Astron
- Type: Private
- Industry: Biotechnology, Precision oncology
- Founded: c. 2024
- Headquarters: United Kingdom / United States
- Key people: Ben Whately (CEO) ; Dr. Padman Vamadevan (CMO); Myuran Balendran (CTO); Travis Christoffersen (Co-founder);
- Products: Polaris Research Report; Bioinformatics platform;
- Website: astron.health

= Astron (research center) =

Precision oncology research company

Astron is a precision oncology research company that develops bioinformatics platforms to support personalized cancer treatment. The company integrates genomic, transcriptomic, and proteomic data to improve treatment matching for cancer patients.

Astron applies artificial intelligence (AI) to analyze existing drug libraries and identify potential drug repurposing opportunities in oncology.

== Operations ==
Astron was founded in 2024 to guide targeted cancer therapies.

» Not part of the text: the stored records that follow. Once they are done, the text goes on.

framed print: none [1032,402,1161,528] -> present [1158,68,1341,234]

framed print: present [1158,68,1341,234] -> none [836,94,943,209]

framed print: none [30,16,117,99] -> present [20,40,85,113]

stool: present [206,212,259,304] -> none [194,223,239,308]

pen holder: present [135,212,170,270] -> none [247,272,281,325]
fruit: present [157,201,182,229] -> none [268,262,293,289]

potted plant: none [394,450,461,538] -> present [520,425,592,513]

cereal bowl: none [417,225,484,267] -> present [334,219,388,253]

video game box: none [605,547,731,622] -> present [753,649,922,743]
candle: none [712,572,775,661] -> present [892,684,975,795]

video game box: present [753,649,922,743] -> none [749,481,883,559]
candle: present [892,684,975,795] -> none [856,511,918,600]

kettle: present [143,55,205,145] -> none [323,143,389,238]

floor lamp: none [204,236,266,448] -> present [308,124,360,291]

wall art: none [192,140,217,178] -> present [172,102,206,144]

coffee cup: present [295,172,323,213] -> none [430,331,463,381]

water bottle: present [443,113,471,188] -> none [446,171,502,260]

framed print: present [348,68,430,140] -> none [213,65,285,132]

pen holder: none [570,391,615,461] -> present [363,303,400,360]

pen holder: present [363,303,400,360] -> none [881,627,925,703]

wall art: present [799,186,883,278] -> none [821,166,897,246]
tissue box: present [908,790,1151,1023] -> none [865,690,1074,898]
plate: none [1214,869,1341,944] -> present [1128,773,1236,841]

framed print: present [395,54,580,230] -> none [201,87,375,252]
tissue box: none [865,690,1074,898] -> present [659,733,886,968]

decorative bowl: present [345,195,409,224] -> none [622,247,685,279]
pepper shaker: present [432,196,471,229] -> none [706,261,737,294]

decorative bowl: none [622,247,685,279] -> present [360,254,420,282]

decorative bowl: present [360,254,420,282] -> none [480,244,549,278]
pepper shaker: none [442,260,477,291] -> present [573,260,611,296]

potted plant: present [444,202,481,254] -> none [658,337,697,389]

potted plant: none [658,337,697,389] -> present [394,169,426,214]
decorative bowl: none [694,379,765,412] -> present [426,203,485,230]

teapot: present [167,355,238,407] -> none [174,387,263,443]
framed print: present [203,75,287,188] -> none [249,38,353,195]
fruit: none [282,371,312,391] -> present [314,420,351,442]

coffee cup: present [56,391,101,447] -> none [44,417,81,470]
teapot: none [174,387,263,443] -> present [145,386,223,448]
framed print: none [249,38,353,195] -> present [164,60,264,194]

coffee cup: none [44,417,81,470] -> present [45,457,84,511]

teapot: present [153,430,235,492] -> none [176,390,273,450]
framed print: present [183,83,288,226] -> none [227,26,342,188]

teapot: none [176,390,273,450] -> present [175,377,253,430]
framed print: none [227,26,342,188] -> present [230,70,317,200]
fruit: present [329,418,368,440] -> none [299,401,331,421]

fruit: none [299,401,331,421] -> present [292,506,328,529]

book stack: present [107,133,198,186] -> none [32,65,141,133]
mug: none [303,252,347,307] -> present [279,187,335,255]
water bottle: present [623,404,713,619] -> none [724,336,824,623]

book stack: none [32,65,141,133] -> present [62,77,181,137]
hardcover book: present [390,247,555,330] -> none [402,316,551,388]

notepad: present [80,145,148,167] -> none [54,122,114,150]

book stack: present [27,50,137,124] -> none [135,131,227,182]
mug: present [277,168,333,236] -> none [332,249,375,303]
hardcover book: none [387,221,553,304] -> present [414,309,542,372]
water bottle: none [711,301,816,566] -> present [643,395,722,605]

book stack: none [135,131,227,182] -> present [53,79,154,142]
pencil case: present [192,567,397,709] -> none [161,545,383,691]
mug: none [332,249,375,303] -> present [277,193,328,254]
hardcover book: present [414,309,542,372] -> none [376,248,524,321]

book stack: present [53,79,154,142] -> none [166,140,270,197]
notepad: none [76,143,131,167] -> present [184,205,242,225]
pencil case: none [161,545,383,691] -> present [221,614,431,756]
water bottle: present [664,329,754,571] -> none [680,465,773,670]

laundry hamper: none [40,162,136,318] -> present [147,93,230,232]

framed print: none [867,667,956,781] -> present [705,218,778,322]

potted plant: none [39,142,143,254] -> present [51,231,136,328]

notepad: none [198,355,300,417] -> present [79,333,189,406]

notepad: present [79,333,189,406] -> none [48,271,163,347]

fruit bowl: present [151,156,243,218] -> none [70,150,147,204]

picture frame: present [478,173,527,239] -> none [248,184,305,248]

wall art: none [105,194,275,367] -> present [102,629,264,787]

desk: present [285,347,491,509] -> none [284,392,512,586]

Astron's scientific advisory board includes academic oncologists and clinicians such as Dr. Shivan Sivakumar, associate professor of oncology at the University of Birmingham, and Dr. D. Barry Boyd, assistant professor of medicine (medical oncology) at Yale School of Medicine and author of The Cancer Recovery Plan. Ben Whately, co-founder of the language-learning platform Memrise, subsequently joined as CEO.

Astron's methodology is informed by published research highlighting limitations of genomic-only testing, including a 2020 study showing that some tumors harbor potentially deleterious DNA mutations that are not expressed at the RNA level, research demonstrating variable MAPK pathway activation in BRAF V600E–mutated melanoma despite identical genomic alterations and associated treatment resistance, and a 2022 study indicating that pathway-based molecular signatures may predict treatment response more accurately than mutation status alone.

== Technology ==
Astron's platform integrates genomic, transcriptomic, and proteomic data to support treatment decision-making in oncology.

The company also applies artificial intelligence to analyze published biomedical research in order to evaluate drug–target relationships and signaling pathways.

Astron provides personalized research reports to patients through their referring oncologists, and its work has been referenced in published case studies describing integrative oncology approaches.